Angela Brooks-Wilson, an associate professor in SFU's biomedical physiology and kinesiology department and a Distinguished Scientist at the BC Cancer Agency, is one of more than 600 scientists globally who contributed to this study.
Published in the March 27, 2013 online issue of the science journal Nature Genetics, the study is called Multiple independent variants at the TERT locus are associated with telomere length and risks of breast and ovarian cancer.
The study found that variations in the sequencing of the TERT gene, which encodes an enzyme crucial to telomere maintenance, influence telomere length and our risk of getting breast and ovarian cancers.
Telomeres are structures that encapsulate our chromosomes' ends and are often compared to the plastic protectors on the ends of shoelaces.

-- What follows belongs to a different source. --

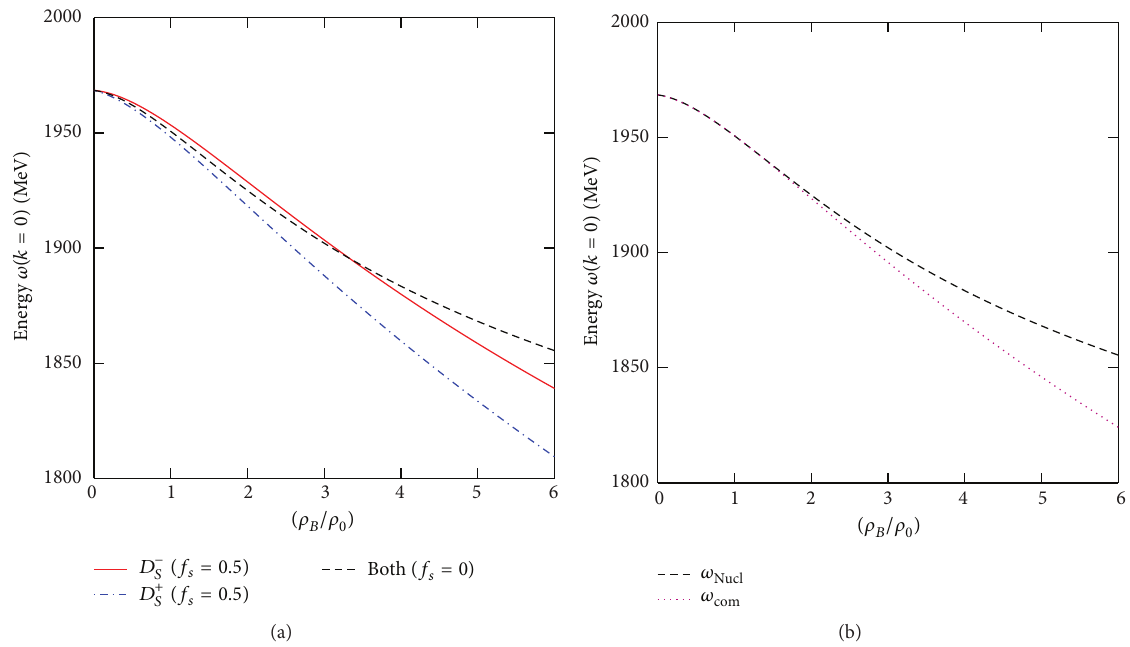
Figure 5: (a) A comparison of medium mass of 𝐷 𝑆 mesons, in nuclear and hyperonic matter, maintaining the same values of parameters as before. (b) Comparison of the nuclear matter solution, 𝜔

These protective structures shorten in length over our lifespan and chromosomal cells should stop dividing when they become too short.
Scientists have known for a while that if chromosomal ends become exposed this can lead to genetic damage and cancer. They've also estimated that up to 80 per cent of telomere-length variation is inherited.

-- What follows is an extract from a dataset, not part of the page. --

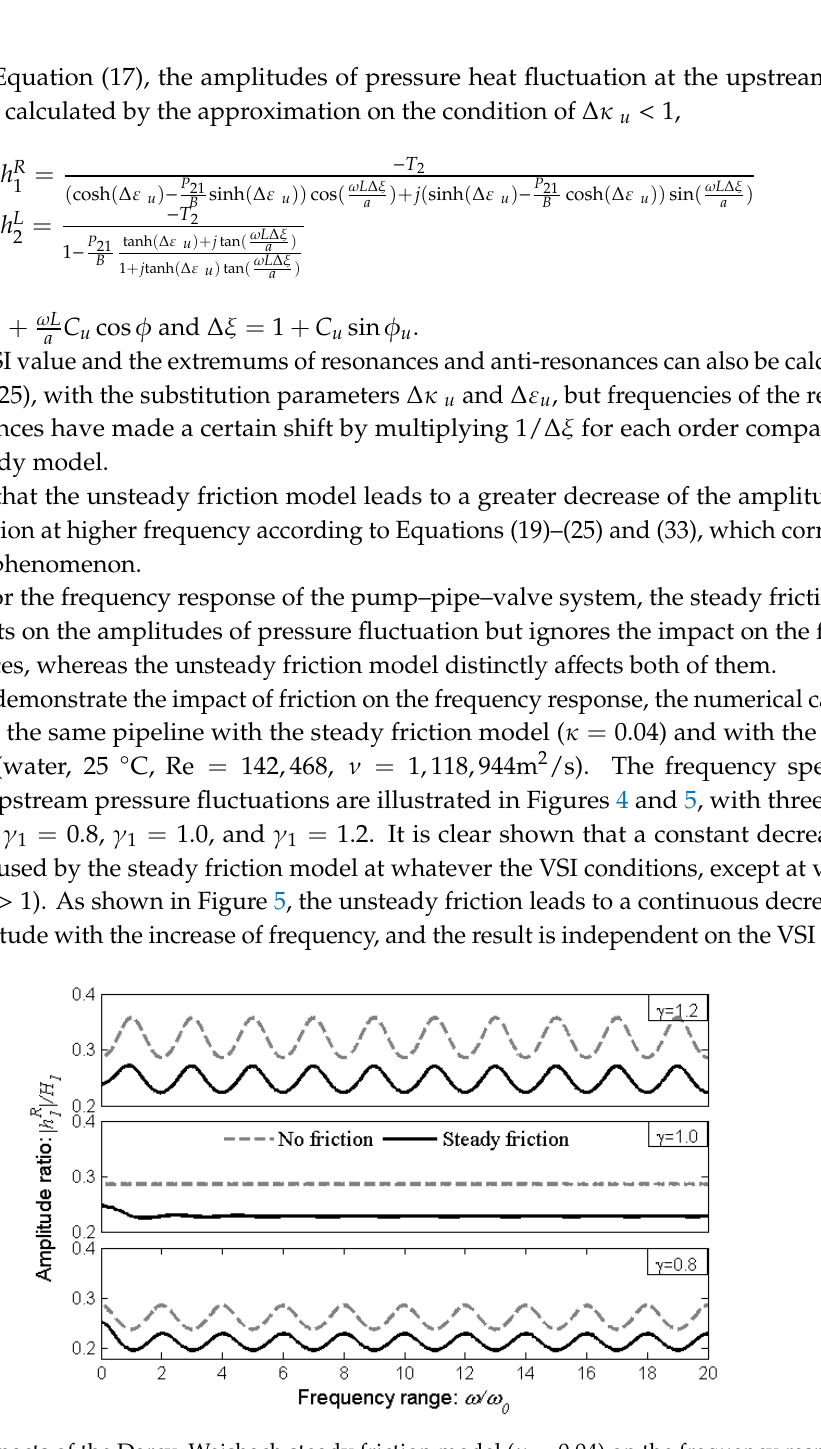
Figure 5. Impacts of the unsteady friction model ( Re=142,468 ) on the frequency response with three VSI conditions. The amplitudes of upstream pressure fluctuation in Figures 4 and 5 are obtained by the actual frequency response (Equation (16)). Errors of extremums between the approximation and the actual values are also considered. The approximation error can be calculated by 1 1max max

This is the first study to connect that inheritance to predisposition to breast and ovarian cancer.
"This discovery helps us better understand the biology that underlies these cancers, as well as better predict who is likely to develop them," says Brooks-Wilson.
The SFU researcher is one of four investigators in the Ovarian Cancer in Alberta and British Columbia study (OVAL-BC). The interprovincial ovarian cancer study contributed samples and data to this new international study.
"About 140 individual smaller studies like OVAL-BC contributed samples from more than 150,000 women, data and analysis to make this new study happen. It's a remarkable example of international collaboration. I would say this is big science at its collegial best."